Abstract

Premedication as primary prophylaxis does not influence the risk of acute infliximab infusion reactions in immune-mediated inflammatory diseases: A systematic review and meta-analysis

Fumery M1, Tilmant M2, Yzet C2, Brazier F2, Loreau J2, Turpin J2, Le Mouel JP2, Goeb V3, Nguyen-Khac E2, Singh S4, Dupas JL2, Diouf M5. Dig Liver Dis. 2018 Dec 13. pii: S1590-8658(18)31277-5. doi: 10.1016/j.dld.2018.12.002. [Epub ahead of print]
 
     

Author information

1 Gastroenterology, Amiens University Hospital, Université de Picardie Jules Verne, Amiens, France, France. Electronic address: Fumery.mathurin@chu-amiens.fr.

2 Gastroenterology, Amiens University Hospital, Université de Picardie Jules Verne, Amiens, France, France.

3 Rheumatology, Amiens University Hospital, Université de Picardie Jules Verne, Amiens, France.

4 Division of Gastroenterology, Department of Medicine, UC San Diego Health System, La Jolla, USA.

5 Department of Biostatistics, Amiens University Hospital, Amiens, France.

Abstract

INTRODUCTION: Up to 25% of patients treated with infliximab experience hypersensitivity reactions. Prophylactic premedication prior to infliximab infusion, comprising corticosteroids and/or antihistamines, is widely used in clinical practice but its efficacy has recently been called into question due to the lack of pathophysiological rationale and validation by controlled trials.

MATERIALS AND METHODS: We conducted a comprehensive literature search of multiple electronic databases from inception to June 2017 to identify studies reporting the impact of corticosteroid and/or antihistamine premedication on the risk of acute (<24 h) hypersensitivity reaction to infliximab in immune-mediated inflammatory diseases (IMIDs). Random-effects meta-analysis was performed.

RESULTS: Ten studies, eight observational studies and two randomized control trials, were identified including a total of 3892 patients with IMIDs, and 1,385 patients with IBD. Corticosteroid premedication was not associated with a decreased risk of hypersensitivity reaction in either IMIDs (7 studies; OR, 1.07, 95%CI, 0.64-1.78; I2 = 57.5%) or IBD (3 studies; OR, 1.04, 95% CI, 0.52-2.07; I2 = 57%). Antihistamine premedication was not associated with a decreased risk of hypersensitivity reaction in IMIDs (3 studies: OR, 1.39, 95% CI, 0.70-2.73; I2 = 85%).
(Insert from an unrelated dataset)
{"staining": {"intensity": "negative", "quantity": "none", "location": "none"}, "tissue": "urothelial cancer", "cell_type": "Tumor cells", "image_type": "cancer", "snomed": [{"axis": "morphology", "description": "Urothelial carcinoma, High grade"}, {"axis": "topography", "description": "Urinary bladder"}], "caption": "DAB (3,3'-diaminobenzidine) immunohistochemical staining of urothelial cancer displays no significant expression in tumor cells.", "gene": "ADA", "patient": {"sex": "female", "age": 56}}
The combination of corticosteroids and antihistamines did not decrease the risk of acute infliximab infusion reaction in IMIDs (6 studies; OR, 2.12, 95% CI, 0.61-7.35; I2 = 94%), but was associated with an increased risk in IBD (4 studies, OR, 4.17, 95% CI, 1.61-10.78; I2 = 77%).

CONCLUSION: Corticosteroid and/or antihistamine premedication is not associated with a decreased risk of acute hypersensitivity reactions to infliximab in patients with IMIDs. We believe that these premedications should no longer be part of standard protocols.